Segment Start: Data in this exercise

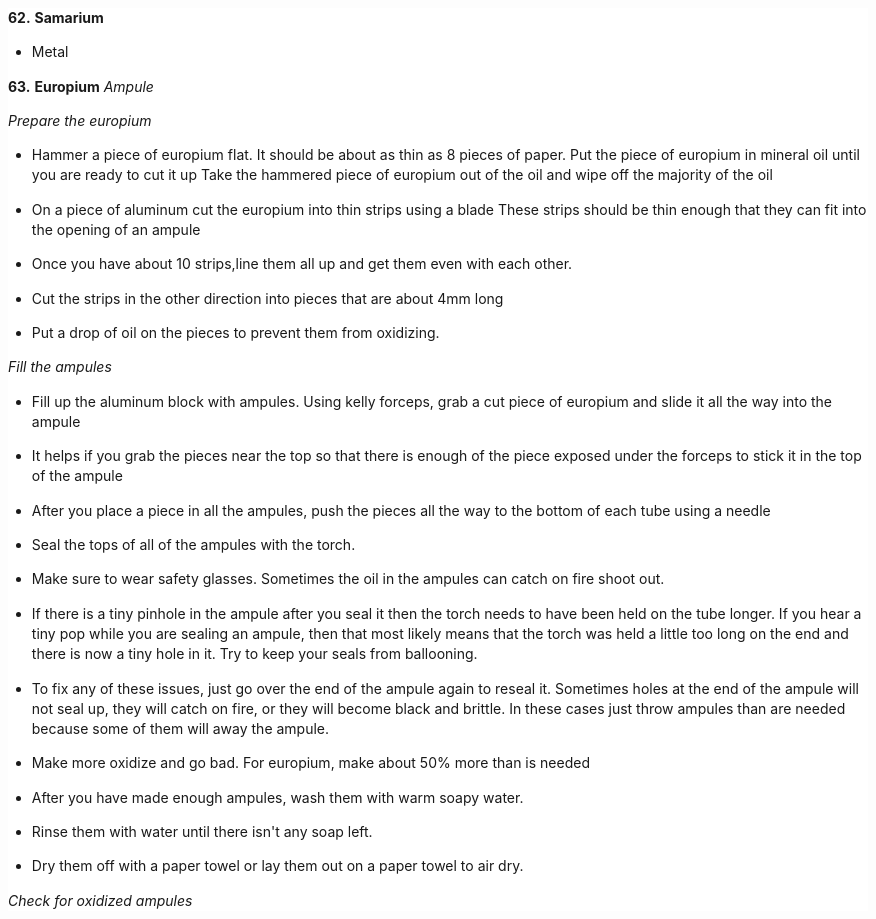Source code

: 
**62.** **Samarium**


- Metal


**63.** **Europium**
*Ampule*

*Prepare the europium*


- Hammer a piece of europium flat. It should be about as thin as 8 pieces of paper. Put the
piece of europium in mineral oil until you are ready to cut it up
Take the hammered piece of europium out of the oil and wipe off the majority of the oil


- On a piece of aluminum cut the europium into thin strips using a blade These strips
should be thin enough that they can fit into the opening of an ampule
- Once you have about 10 strips,line them all up and get them even with each other.
- Cut the strips in the other direction into pieces that are about 4mm long
- Put a drop of oil on the pieces to prevent them from oxidizing.


*Fill the ampules*


- Fill up the aluminum block with ampules.
Using kelly forceps, grab a cut piece of europium and slide it all the way into the ampule
- It helps if you grab the pieces near the top so that there is enough of the piece exposed
under the forceps to stick it in the top of the ampule
- After you place a piece in all the ampules, push the pieces all the way to the bottom of
each tube using a needle
- Seal the tops of all of the ampules with the torch. 
- Make sure to wear safety glasses.
Sometimes the oil in the ampules can catch on fire
shoot out. 
- If there is a tiny
pinhole in the ampule after you seal it then the torch needs to have been held on the
tube longer. If you hear a tiny pop while you are sealing an ampule, then that most likely
means that the torch was held a little too long on the end and there is now a tiny hole in
it. Try to keep your seals from ballooning. 

- To fix any of these issues, just go over the end
of the ampule again to reseal it. Sometimes holes at the end of the ampule will not seal
up, they will catch on fire, or they will become black and brittle. In these cases just throw
ampules than are needed because some of them will
away the ampule. 

- Make more
oxidize and go bad. For europium, make about 50% more than is needed

- After you have made enough ampules, wash them with warm soapy water.
- Rinse them with water until there isn't any soap left.
- Dry them off with a paper towel or lay them out on a paper towel to air dry.


*Check for oxidized ampules*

Segment End: Data in this exercise

Task description: If a line in the material holds "tiny", copy it.

Solution to this exercise:
- If there is a tiny
tube longer. If you hear a tiny pop while you are sealing an ampule, then that most likely
means that the torch was held a little too long on the end and there is now a tiny hole in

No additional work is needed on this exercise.